تشخیص تمارض عصب: اثرات مربیگری و اطلاعات
|کد مقاله||سال انتشار||مقاله انگلیسی||ترجمه فارسی||تعداد کلمات|
|38163||2003||14 صفحه PDF||سفارش دهید||6205 کلمه|
Publisher : Elsevier - Science Direct (الزویر - ساینس دایرکت)
Journal : Archives of Clinical Neuropsychology, Volume 18, Issue 2, March 2003, Pages 121–134
Concerns that patients presenting for neuropsychological assessment may not be putting forth maximum effort during testing has prompted the development of measures designed to detect malingering and incomplete effort. Two of these measures are the Computerized Assessment of Response Bias-97 (CARB-97) and Word Memory Test (WMT). Despite widespread use of these instruments, no study has been published determining the vulnerability of neuropsychological malingering measures to explicit coaching or brain injury information. The present study, using analog participants, found that the CARB-97 and WMT differentiate “normal” from “malingered” instructional sets, and show little difference between naı̈ve and coached malingering efforts.

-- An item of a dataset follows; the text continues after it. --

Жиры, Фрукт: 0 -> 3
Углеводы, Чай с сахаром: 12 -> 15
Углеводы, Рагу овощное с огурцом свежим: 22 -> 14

There was also little difference between providing brain injury information and a no-information condition, but when effects were present, the information group generally scored worse. Further, it was found that response times (RTs), in addition to items correct, may also be effective in detecting those who are not giving their full effort.

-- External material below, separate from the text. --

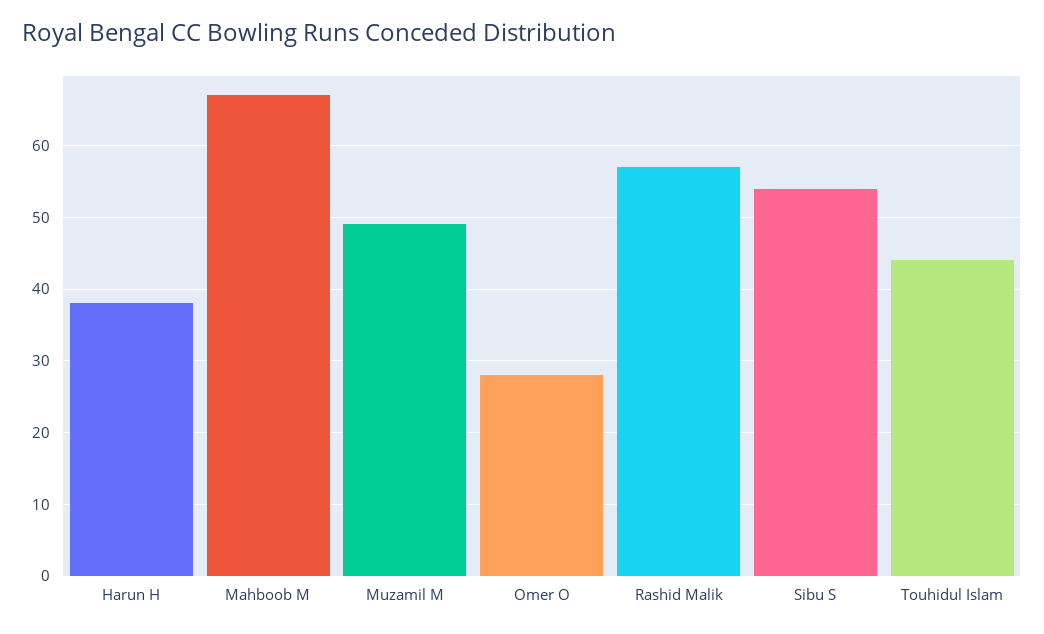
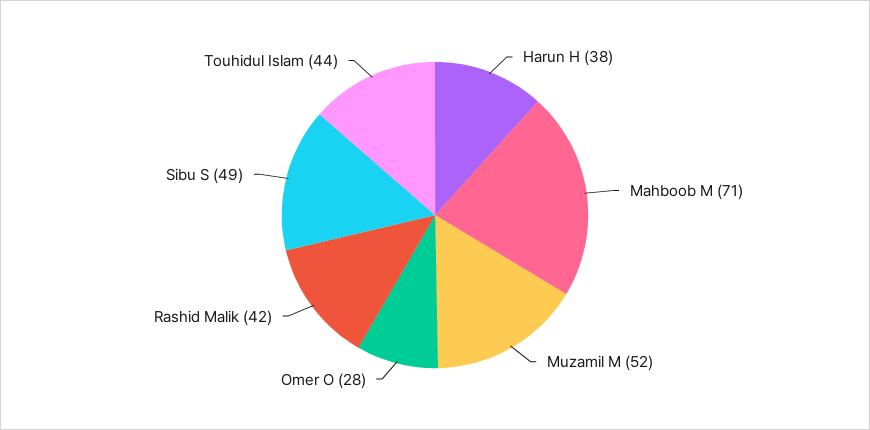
Mahboob M: 67 -> 71
Muzamil M: 49 -> 52
Rashid Malik: 57 -> 42
Sibu S: 54 -> 49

Clinical neuropsychological assessment is commonly performed following brain injury or other neurological insult. Accurate assessment, however, is dependent upon the patient putting forth his or her best possible effort (Bernard, 1990). It is, therefore, startling to learn that an estimated 70% or more of patients assessed by a clinical neuropsychologist in a forensic context are thought to alter their presentations (Heilbrun, Bennett, White, & Kelly, 1990). Youngjohn, Burrows, and Erdal (1995) speculates that almost half of all workers’ compensation claims may involve faked cognitive deficits. With such seemingly high base rates, clinicians must routinely consider that patients may not be completely honest about their condition, or may not be putting forth their best possible effort during testing. There are several commercially available instruments that have been designed specifically to evaluate the effort put forth during neuropsychological testing and to assess dissimulation. Although many of these instruments are generally thought to identify incomplete effort or malingering with at least partial success, new concerns are arising in the literature. Some patients may have access to information about how to exaggerate symptoms in a believable way or, worse, some are being deliberately coached about how to defeat malingering measures. Concerns have been raised that patients may be going to great lengths to defeat malingering measures on the advice of unethical attorneys (Lees-Haley, 1997). Youngjohn (1995) confirms the instance of an attorney coaching a client prior to neuropsychological testing and providing him with literature regarding malingering measures and simulating injury. If malingerers are able to perform convincingly on these measures, then truly accurate neuropsychological assessment becomes very difficult. It is important, therefore, to understand the impact on malingering measures of receiving coaching as to how to perform on certain tests convincingly or receiving information about the behavioral effects of brain injury.